YouTube regularly removes material in response to DMCA "take-down" requests. Case in point: In February, Google removed 100,000 clips cited by Viacom as infringing on its copyright (see BusinessWeek.com, 2/2/07, "Viacom's High-Stakes Duel with Google"). "YouTube has become even more popular since we took down Viacom's material," Google General Counsel Kent Walker said in a statement. "We think that's a testament to the draw of the user-generated content on YouTube."
What's more, unlike Napster and other file-sharing sites, YouTube isn't just some small startup. Backing by Google, which acquired the site in October for $1.65 billion in stock, will help YouTube withstand a legal battle of great length (see BusinessWeek.com, 10/10/06, "YouTube's New Deep Pockets"). Even after the search goliath's shares took a 2.5% hit following the lawsuit, Google was valued at nearly $138 billion. That means YouTube will have considerably more resources to fight extinction than Napster did. It may even have more resources than Viacom itself. Even if Viacom were to win the more than $1 billion it is seeking in damages—which legal experts agree is a huge and unlikely if—it is not enough to crush Google.

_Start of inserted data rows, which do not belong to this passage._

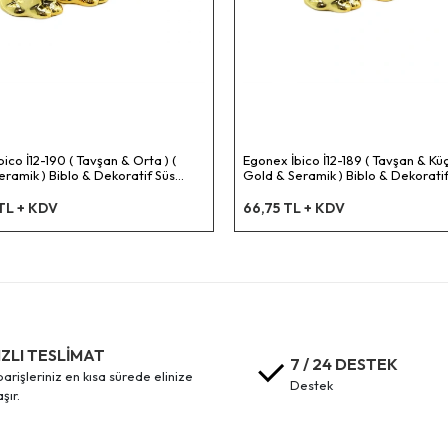
ico İ12-190 ( Tavşan & Orta ) (
Egonex İbico İ12-189 ( Tavşan & Küç
ramik ) Biblo & Dekoratif Süs
Gold & Seramik ) Biblo & Dekoratif
2x16
Eşyası*12x20
TL + KDV
66,75 TL + KDV
IZLI TESLİMAT
7 / 24 DESTEK
destek
aşır.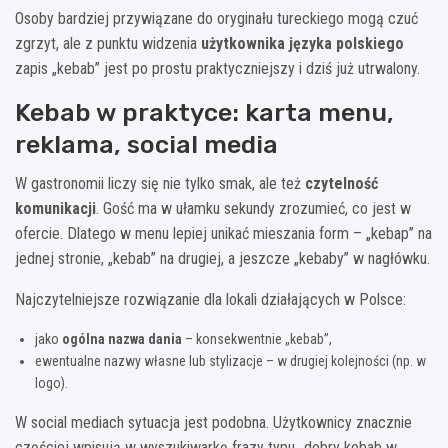
Osoby bardziej przywiązane do oryginału tureckiego mogą czuć
zgrzyt, ale z punktu widzenia
użytkownika języka polskiego
zapis „kebab” jest po prostu praktyczniejszy i dziś już utrwalony.
Kebab w praktyce: karta menu,
reklama, social media
W gastronomii liczy się nie tylko smak, ale też
czytelność
komunikacji
. Gość ma w ułamku sekundy zrozumieć, co jest w
ofercie. Dlatego w menu lepiej unikać mieszania form – „kebap” na
jednej stronie, „kebab” na drugiej, a jeszcze „kebaby” w nagłówku.
Najczytelniejsze rozwiązanie dla lokali działających w Polsce:
jako
ogólna nazwa dania
– konsekwentnie „kebab”,
ewentualne nazwy własne lub stylizacje – w drugiej kolejności (np. w
logo).
W social mediach sytuacja jest podobna. Użytkownicy znacznie
częściej wpisują w wyszukiwarkę frazy typu „dobry kebab w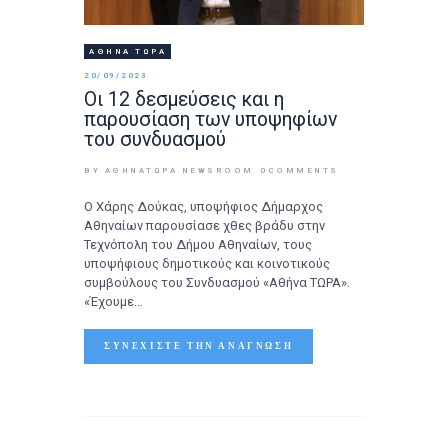
ΑΘΉΝΑ ΤΩΡΑ
20/09/2023
Οι 12 δεσμεύσεις και η
παρουσίαση των υποψηφίων
του συνδυασμού
BY ΑΘΉΝΑΤΩΡΑ NEWSROOM
0
COMMENTS
Ο Χάρης Δούκας, υποψήφιος Δήμαρχος
Αθηναίων παρουσίασε χθες βράδυ στην
Τεχνόπολη του Δήμου Αθηναίων, τους
υποψήφιους δημοτικούς και κοινοτικούς
συμβούλους του Συνδυασμού «Αθήνα ΤΩΡΑ».
«Έχουμε…
ΣΥΝΕΧΊΣΤΕ ΤΗΝ ΑΝΆΓΝΩΣΗ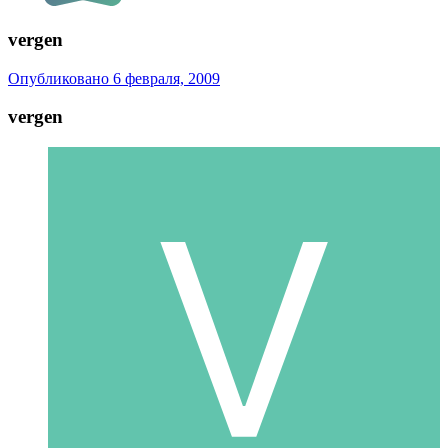
vergen
Опубликовано
6 февраля, 2009
vergen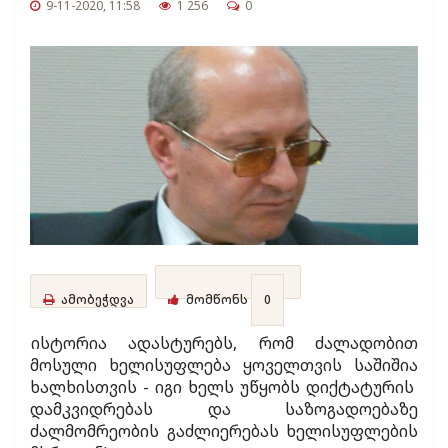
9-11-2020, 11:58
1 256
0
ამობეჭდვა
მომწონს
0
ისტორია ადასტურებს, რომ ძალადობით
მოსული ხელისუფლება ყოველთვის საშიშია
ხალხისთვის - იგი ხელს უწყობს დიქტატურის
დამკვიდრებას და საზოგადოებაზე
ძალმომრეობის გაძლიერებას ხელისუფლების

Perhaps the greatest difference between the RIAA's case and Viacom's is that Viacom doesn't want to stop YouTube from operating. If it did, says Rutchik, Viacom would have asked the courts to shut Google down to ensure that its copyrighted material was not uploaded, or in some cases slightly changed and re-uploaded after being removed. Instead, Viacom asked for damages, a "declaration that defendants' conduct willfully infringes Plaintiffs' copyrights," and an injunction requiring YouTube and Google to, in essence, adopt better technology to prevent or limit their copyrighted material from uploading.
One reason for this could be that Viacom, owner of youth brand MTV Networks as well as Comedy Central, may not want to anger its key demographic in the same way that the RIAA did when it began to sue users of peer-to-peer sites. Another reason, says Rutchik, is that the whole suit is simply a negotiating tactic to make Google more willing to pay Viacom for its content. "No one pays any money or does much of anything unless they are staring down the barrel of a gun," says Rutchik. "This litigation sets the clock moving."
Google has 30 days to file a response. Rutchik guesses that there will be some legal posturing from both sides, but ultimately they will return to the negotiating table and work out a compromise rather than risk losing outright before a judge.
Negotiating tactic or not, there are other possible consequences to Viacom's legal action aside from whatever happens with Google or YouTube. The case could give other startup sharing sites pause and, as a result, "chill innovation," says EFF's von Lohmann. And that's an ending few want.